BAGDAD: Le ministère irakien des Affaires étrangères a annoncé mardi sa décision d’annuler la visite prévue du ministre turc de la Défense, Hulusi Akar, en Irak et a convoqué l'ambassadeur turc après qu'un drone turc a tué mardi deux hauts gradés irakiens dans le nord du pays où Ankara estime être dans son droit en bombardant des positions du Parti des travailleurs du Kurdistan (PKK).
Depuis que la Turquie a lancé en juin son opération "Griffes du Tigre" au Kurdistan irakien, les deux voisins n'ont cessé de s'opposer sur le plan diplomatique au sujet des frappes aériennes et de l'incursion terrestre de commandos turcs.
Mardi, la mort pour la première fois de commandants des forces régulières irakiennes a suscité des mesures plus drastiques: le ministère des Affaires étrangères a annoncé que Bagdad ne voulait plus recevoir jeudi le ministre turc de la Défense.
En outre, le ministère a ajouté que l'ambassadeur turc à Bagdad serait de nouveau convoqué, pour la troisième fois depuis juin, et se verrait remettre "une lettre de protestation comprenant des termes forts pour dire que l'Irak refuse catégoriquement les agressions et les violations" d'Ankara.
La présidence irakienne a, elle, dénoncé "une violation dangereuse de la souveraineté de l'Irak", appelant Ankara à "cesser toutes ses opérations militaires".
Invariablement Ankara assure lutter contre le PKK qu'elle considère comme une organisation "terroriste" à l'instar des Etats-Unis et de l'Union européenne.

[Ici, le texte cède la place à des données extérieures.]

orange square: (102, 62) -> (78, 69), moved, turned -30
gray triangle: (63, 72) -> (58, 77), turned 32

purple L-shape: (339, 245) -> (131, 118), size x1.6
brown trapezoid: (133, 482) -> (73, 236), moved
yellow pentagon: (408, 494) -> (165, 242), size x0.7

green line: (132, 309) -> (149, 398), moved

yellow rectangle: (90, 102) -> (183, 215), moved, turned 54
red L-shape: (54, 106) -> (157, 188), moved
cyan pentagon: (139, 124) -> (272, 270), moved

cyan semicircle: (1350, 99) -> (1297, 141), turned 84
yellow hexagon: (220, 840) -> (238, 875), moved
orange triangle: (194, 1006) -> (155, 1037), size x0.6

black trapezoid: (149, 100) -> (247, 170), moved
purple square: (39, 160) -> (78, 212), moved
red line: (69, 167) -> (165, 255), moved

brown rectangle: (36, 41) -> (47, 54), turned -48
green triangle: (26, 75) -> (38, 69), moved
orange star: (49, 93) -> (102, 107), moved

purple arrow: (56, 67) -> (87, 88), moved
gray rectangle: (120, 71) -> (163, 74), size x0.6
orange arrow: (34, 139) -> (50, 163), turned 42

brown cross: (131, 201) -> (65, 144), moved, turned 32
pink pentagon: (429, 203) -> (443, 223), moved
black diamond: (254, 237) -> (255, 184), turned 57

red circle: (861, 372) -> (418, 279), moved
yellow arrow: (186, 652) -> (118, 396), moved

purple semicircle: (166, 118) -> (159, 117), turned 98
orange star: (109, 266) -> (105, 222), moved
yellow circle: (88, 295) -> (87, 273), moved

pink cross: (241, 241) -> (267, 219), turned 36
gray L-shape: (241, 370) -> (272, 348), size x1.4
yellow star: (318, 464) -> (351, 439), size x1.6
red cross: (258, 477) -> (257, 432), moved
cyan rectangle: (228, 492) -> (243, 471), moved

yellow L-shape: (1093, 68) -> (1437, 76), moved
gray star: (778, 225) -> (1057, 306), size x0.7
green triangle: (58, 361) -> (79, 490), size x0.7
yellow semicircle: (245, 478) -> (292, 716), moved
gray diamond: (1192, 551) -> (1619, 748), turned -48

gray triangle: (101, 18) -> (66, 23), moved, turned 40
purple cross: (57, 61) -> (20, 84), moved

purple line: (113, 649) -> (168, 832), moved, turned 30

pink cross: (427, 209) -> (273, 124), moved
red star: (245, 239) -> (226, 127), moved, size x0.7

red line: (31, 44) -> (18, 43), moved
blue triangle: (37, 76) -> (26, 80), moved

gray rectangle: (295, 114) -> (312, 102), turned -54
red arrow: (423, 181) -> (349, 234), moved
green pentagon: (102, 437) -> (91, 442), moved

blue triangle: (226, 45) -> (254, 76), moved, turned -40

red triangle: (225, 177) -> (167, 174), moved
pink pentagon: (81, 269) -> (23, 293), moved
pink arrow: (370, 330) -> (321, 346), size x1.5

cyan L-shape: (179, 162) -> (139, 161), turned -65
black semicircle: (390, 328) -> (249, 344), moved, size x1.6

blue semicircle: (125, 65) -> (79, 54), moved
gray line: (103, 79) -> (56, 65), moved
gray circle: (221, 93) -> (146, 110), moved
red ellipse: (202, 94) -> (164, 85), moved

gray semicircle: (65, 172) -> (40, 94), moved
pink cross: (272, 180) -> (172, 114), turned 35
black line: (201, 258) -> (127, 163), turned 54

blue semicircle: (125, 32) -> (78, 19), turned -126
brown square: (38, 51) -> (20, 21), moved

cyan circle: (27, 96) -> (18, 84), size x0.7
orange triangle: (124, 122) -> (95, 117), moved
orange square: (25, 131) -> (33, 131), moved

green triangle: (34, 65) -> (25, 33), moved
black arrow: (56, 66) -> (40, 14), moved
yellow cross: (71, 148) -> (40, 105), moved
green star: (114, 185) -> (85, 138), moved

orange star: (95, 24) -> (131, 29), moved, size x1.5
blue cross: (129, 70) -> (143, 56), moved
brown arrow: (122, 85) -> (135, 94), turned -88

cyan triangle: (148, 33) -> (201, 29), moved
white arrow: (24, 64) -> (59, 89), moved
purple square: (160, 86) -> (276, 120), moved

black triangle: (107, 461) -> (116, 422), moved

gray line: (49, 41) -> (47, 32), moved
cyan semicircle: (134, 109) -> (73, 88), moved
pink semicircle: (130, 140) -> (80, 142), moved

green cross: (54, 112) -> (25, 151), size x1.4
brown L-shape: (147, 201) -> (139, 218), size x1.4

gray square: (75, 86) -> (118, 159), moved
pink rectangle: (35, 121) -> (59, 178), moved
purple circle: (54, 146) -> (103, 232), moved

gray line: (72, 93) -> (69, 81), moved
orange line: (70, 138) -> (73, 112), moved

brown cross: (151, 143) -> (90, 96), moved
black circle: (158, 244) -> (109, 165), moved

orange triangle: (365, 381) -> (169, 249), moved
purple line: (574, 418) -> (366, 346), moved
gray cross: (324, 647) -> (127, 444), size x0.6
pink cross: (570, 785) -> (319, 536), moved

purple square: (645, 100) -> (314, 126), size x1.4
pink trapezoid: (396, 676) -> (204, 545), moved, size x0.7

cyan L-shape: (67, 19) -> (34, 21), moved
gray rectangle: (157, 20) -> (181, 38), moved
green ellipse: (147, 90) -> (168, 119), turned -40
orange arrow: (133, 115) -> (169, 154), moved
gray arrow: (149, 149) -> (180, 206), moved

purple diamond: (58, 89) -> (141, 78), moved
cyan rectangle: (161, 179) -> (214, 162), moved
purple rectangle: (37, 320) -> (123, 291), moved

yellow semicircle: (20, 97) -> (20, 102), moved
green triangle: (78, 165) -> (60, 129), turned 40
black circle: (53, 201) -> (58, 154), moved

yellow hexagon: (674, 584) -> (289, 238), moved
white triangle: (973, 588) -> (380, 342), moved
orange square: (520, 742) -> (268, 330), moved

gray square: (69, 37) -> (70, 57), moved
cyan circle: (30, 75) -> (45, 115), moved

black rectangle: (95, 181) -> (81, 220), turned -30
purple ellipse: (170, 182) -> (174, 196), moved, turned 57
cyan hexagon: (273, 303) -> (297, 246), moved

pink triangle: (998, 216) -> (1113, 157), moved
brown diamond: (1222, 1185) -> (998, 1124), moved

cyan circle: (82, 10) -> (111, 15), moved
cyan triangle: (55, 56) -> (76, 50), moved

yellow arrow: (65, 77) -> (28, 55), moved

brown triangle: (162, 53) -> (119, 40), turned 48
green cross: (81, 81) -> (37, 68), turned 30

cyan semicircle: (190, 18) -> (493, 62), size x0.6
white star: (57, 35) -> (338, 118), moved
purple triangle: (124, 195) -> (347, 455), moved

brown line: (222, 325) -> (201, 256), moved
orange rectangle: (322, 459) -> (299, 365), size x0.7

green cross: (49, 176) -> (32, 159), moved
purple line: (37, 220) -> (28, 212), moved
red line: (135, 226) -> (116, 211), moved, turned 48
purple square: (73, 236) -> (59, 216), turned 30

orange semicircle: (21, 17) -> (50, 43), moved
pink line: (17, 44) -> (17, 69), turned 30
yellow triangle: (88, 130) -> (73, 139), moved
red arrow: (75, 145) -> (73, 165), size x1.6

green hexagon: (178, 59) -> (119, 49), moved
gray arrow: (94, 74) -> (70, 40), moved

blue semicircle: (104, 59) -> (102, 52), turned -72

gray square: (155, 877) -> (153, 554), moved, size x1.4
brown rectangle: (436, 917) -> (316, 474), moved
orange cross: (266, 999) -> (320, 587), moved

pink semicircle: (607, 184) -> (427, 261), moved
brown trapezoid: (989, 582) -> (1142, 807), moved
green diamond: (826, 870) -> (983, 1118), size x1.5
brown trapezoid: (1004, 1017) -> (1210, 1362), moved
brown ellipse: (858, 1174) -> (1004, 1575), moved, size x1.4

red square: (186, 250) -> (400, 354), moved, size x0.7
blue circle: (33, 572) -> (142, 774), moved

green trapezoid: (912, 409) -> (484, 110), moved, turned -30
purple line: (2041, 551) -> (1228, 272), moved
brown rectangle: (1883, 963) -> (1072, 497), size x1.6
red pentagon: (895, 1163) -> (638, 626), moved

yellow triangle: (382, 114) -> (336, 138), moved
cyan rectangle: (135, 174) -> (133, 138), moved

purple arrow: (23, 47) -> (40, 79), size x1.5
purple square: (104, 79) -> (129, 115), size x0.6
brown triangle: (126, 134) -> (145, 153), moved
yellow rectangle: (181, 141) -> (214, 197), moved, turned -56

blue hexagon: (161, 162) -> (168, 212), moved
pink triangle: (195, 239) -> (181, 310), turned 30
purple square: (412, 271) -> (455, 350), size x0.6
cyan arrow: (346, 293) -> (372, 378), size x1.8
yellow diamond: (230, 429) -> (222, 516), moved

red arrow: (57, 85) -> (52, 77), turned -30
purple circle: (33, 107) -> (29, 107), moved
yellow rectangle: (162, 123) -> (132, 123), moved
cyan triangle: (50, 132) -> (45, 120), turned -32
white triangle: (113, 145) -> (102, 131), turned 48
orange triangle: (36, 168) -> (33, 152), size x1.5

Si l'Irak dénonce l'opération turque, en réalité, le PKK est aussi un ennemi pour Bagdad et un rival pour Erbil, qui, tous deux, ne veulent pas se mettre à dos l'allié turc, principal partenaire économique de l'Irak et poids lourd régional.
Le Kurdistan d'Irak, lui, ne peut pas se prononcer frontalement contre un groupe qui entend porter la cause kurde, la même qu'Erbil a défendu pour obtenir son autonomie en 1991. Mais dans le même temps, le PKK, qui ne le reconnaît pas comme un gouvernement kurde, lui fait concurrence sur son propre terrain.
Postes militaires turcs
La Turquie possède depuis 25 ans une dizaine de postes militaires au Kurdistan irakien. Autant de positions qu'elle n'entend pas perdre et auxquelles elle aurait même ajouté de nouvelles implantations, selon des sources kurdes.
Mardi, c'est un drone turc qui a frappé dans la région de Pradost, aux confins de l'Irak, de la Turquie et de l'Iran, dans le nord de la province d'Erbil.
Deux hauts gradés irakiens, à la tête de bataillons de gardes-frontières, ont été tués avec un chauffeur alors qu'ils se trouvaient à bord d'un véhicule, a indiqué l'armée irakienne qui dénonce "une agression turque flagrante".
Ils sortaient, selon Ihssane Chalabi, maire de la localité proche de Sidakan, d'une "réunion entre des commandants des gardes-frontières irakiens et des combattants du PKK".
Des témoins ont rapporté que des accrochages avaient eu lieu dans la matinée entre combattants du PKK et forces irakiennes. La réunion visée par le drone avait été convoquée en urgence pour tenter de calmer les tensions, selon des sources locales.
Depuis le début mi-juin de "Griffes du tigre", au moins cinq civils ont été tués, tandis qu'Ankara a annoncé la mort de deux de ses soldats et le PKK et ses alliés de dix combattants et partisans.
Le PKK livre une guérilla séparatiste sur le sol turc depuis 1984. Le conflit entre l'Etat turc et les combattants kurdes a fait plus de 40.000 morts, parmi lesquels de nombreux civils, depuis son déclenchement.